Un traumatisme qui agit "des années après"
Frédéric Pommier, journaliste à France Inter, a également partagé son expérience dans son livre Derrière les arbres, où il raconte avoir subi des abus sexuels durant son enfance. Il souligne la difficulté que rencontrent les victimes pour faire accepter leur réalité, particulièrement lorsqu'elles sont victimes multiples. Le Dr François Louboff, psychiatre, explique que cette revictimisation n'est pas qu'un phénomène personnel mais également probablement influencé par l'entourage et leurs réactions face aux révélations.
Une étude de 2013 indique que la réaction de l'entourage joue un rôle crucial : ceux qui reçoivent un soutien négatif sont exposés à 60% de risques de nouvelles agressions, tandis que de bonnes réactions font chuter ce risque à 20%.
Honte et sentiment de culpabilité
Les victimes développent un stress post-traumatique complexe, perturbant leur perception de soi et leur capacité à évaluer le danger. Le psychiatre souligne que "ces personnes ont des images d'elles très négatives", ce qui les rend vulnérables.
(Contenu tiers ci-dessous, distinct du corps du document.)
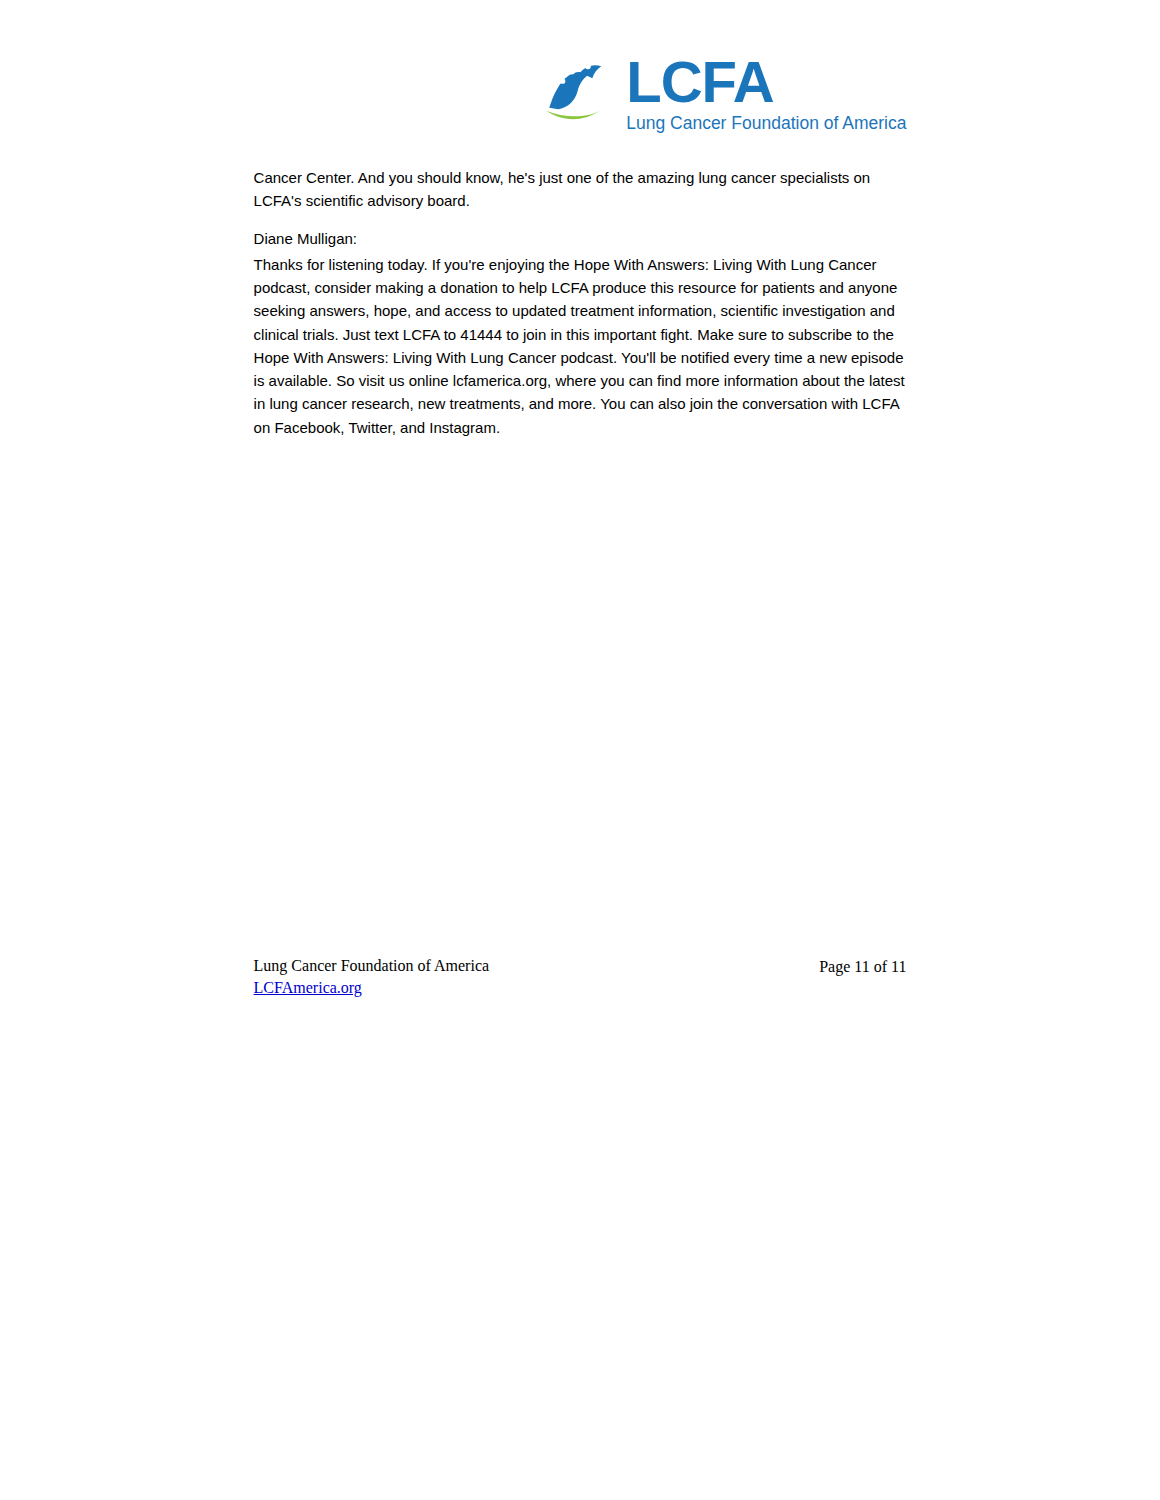LCFA Lung Cancer Foundation of America
Cancer Center. And you should know, he's just one of the amazing lung cancer specialists on LCFA's scientific advisory board.
Diane Mulligan:
Thanks for listening today. If you're enjoying the Hope With Answers: Living With Lung Cancer podcast, consider making a donation to help LCFA produce this resource for patients and anyone seeking answers, hope, and access to updated treatment information, scientific investigation and clinical trials. Just text LCFA to 41444 to join in this important fight. Make sure to subscribe to the Hope With Answers: Living With Lung Cancer podcast. You'll be notified every time a new episode is available. So visit us online lcfamerica.org, where you can find more information about the latest in lung cancer research, new treatments, and more. You can also join the conversation with LCFA on Facebook, Twitter, and Instagram.
Lung Cancer Foundation of America
LCFAmerica.org
Page 11 of 11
Avec un environnement qu'elles perçoivent comme menaçant, ces victimes deviennent de facile proie dans des situations à risque.
Ressources thérapeutiques
Pour atténuer les effets de ces traumatismes, des thérapies comme l'EMDR ou l'Intégration du Cycle de la Vie sont recommandées. Les thérapeutes encouragent aussi le travail sur l'image de soi et les signaux de danger, car une persistance de honte peut alimenter des comportements autodestructeurs, voire des nouvelles agressions.
Au final, Flavie Flament et Frédéric Pommier rappellent qu'il est crucial d'aborder ces problématiques sans jugement et de reconnaître les luttes des victimes, car le soutien de l'entourage peut faire toute la différence. Une réalité amère qu'il convient d'adresser pour prévenir ces tragédies répétées.